Your hesitation to use it is interesting, because there are a lot of reviews of your films that see reunification as a possible theme that explains two different storylines at once, but it seems like you would never have done that.
No, I would never have done that because that’s over. I remember that, yes. It’s different in this film.
How did you approach the sound for this film?
We had a lot of work with the sound design. In Orly we started with the same sound mixer, because before that most of the time I had original sound and here we worked with the sound more in post-production. Those moments where the sound is completely artificial, like in the woods with the mother and son, it was because we had no sound there; the street was very close. This is completely artificial sound with the birds.
The song at the end is interesting, because you think it’s diegetic with the therapy session, but then there’s a cut and the sound continues.
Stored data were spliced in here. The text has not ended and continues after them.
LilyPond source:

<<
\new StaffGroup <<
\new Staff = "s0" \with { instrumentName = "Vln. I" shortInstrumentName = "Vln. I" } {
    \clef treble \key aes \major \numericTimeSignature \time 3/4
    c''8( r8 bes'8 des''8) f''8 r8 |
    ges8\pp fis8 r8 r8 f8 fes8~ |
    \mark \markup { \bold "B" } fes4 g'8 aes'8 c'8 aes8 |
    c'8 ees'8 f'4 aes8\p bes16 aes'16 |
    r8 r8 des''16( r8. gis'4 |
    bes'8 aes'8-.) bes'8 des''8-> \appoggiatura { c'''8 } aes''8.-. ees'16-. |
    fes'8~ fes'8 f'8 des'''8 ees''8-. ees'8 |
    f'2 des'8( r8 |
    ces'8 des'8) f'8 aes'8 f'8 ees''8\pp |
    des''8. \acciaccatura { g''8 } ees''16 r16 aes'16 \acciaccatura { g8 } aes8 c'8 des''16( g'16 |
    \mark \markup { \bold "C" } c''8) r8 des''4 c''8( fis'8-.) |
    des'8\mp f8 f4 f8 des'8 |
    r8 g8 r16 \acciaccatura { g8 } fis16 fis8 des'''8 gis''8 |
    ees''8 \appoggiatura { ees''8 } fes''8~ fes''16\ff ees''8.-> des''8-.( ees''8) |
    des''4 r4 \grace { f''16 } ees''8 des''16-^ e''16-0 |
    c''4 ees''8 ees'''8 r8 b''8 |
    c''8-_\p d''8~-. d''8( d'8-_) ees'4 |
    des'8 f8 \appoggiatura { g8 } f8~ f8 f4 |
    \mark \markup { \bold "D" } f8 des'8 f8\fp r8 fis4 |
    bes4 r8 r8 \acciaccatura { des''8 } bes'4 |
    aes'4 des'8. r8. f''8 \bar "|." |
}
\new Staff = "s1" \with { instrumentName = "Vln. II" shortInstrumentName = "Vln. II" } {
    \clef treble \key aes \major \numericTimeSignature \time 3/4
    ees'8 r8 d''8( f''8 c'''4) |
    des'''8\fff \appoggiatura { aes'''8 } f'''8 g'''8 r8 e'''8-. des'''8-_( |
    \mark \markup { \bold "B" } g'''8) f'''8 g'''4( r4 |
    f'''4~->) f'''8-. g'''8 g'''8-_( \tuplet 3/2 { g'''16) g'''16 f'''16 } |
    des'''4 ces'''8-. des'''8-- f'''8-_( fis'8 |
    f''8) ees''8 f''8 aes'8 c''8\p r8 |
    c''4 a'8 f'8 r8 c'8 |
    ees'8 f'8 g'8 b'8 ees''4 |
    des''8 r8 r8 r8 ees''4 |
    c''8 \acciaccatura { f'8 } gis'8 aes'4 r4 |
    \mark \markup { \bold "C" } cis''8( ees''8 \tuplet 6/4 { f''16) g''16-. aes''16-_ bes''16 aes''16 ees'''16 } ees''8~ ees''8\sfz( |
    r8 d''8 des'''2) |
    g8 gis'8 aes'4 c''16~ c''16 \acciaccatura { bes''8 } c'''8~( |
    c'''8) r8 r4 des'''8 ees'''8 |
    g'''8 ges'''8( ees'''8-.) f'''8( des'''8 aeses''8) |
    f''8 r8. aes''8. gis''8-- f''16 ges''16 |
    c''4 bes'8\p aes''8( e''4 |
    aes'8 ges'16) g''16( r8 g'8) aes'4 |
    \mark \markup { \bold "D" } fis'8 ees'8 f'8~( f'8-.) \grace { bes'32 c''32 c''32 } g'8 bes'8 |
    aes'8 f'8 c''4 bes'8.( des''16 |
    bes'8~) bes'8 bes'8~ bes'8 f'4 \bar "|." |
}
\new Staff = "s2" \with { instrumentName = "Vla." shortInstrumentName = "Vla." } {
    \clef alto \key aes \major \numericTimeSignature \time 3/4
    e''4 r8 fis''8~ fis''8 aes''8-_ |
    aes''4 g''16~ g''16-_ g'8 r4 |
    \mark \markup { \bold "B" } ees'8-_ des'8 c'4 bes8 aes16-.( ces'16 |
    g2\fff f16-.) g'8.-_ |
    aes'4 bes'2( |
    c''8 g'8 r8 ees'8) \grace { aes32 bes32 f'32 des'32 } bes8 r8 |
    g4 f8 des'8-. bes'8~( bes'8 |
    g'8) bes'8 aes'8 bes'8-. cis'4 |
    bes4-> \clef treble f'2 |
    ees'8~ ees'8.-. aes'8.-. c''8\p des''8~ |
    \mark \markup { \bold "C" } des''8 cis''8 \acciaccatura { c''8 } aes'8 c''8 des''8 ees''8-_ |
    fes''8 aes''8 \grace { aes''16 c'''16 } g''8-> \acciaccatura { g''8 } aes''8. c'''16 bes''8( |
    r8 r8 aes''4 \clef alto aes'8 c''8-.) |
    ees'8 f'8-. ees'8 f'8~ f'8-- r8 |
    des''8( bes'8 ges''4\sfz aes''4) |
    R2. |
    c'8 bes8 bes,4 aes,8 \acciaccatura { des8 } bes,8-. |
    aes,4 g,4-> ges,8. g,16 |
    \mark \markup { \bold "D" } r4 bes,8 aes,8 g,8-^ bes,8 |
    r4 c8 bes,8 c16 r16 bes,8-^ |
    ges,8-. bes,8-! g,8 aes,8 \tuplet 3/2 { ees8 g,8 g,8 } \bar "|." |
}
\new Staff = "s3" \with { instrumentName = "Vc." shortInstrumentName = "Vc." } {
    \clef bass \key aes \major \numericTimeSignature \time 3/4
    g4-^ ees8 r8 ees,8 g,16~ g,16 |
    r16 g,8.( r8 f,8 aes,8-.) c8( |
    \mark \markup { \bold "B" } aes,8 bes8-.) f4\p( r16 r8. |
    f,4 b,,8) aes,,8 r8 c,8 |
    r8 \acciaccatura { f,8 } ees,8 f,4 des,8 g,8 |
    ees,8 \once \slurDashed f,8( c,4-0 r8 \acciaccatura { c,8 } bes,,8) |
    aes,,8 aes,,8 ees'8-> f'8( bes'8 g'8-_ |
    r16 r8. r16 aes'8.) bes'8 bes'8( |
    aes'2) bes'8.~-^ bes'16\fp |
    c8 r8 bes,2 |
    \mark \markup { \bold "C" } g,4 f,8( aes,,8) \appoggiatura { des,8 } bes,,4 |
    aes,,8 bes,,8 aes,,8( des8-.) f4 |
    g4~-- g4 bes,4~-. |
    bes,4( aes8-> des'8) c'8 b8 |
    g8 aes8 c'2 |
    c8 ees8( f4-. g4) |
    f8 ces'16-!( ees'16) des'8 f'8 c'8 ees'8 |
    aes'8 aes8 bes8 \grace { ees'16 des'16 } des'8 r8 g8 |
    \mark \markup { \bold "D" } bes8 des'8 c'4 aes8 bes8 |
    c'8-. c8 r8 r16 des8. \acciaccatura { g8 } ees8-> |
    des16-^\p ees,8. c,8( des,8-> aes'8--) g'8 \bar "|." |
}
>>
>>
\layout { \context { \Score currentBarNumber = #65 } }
I did it earlier, only a few seconds, with Bach. This wasn’t planned, the only thing in the script was that she puts her iPod on, but then I thought it was good when it continues. I have a good possibility to cut it at the end, so I chose that.
Have you started work on your next film?
Yeah, we’re starting to finance it now. The script is finished because I wrote it before I shot this film. The story is about a boy, he’s thirteen and the film begins when he comes back to school after disappearing for seven days. No one knew where he had been and the film starts with his arrival back and how everyone tries to find a new rhythm to get back to normal. In the class that he’s in at school, they are performing Shakespeare’s Hamlet. The story is about the two months after, the relationship between him and his mother and sister. I’m interested in the relationship between mother and child – what is it?
Is there anything from this film that you’re going to carry over, like you had from the last to this one?
Yeah, sure. I’m trying to find that out. I wanted to do this film before The Dreamed Path because I didn’t know how long it would take me to film that, so I tried to do another film before. Now it’s after and I ask myself – I don’t know yet. There is much more dialogue right now [laughs]. But some of them are from Shakespeare and they’re really great and I have to get to that level [laughs].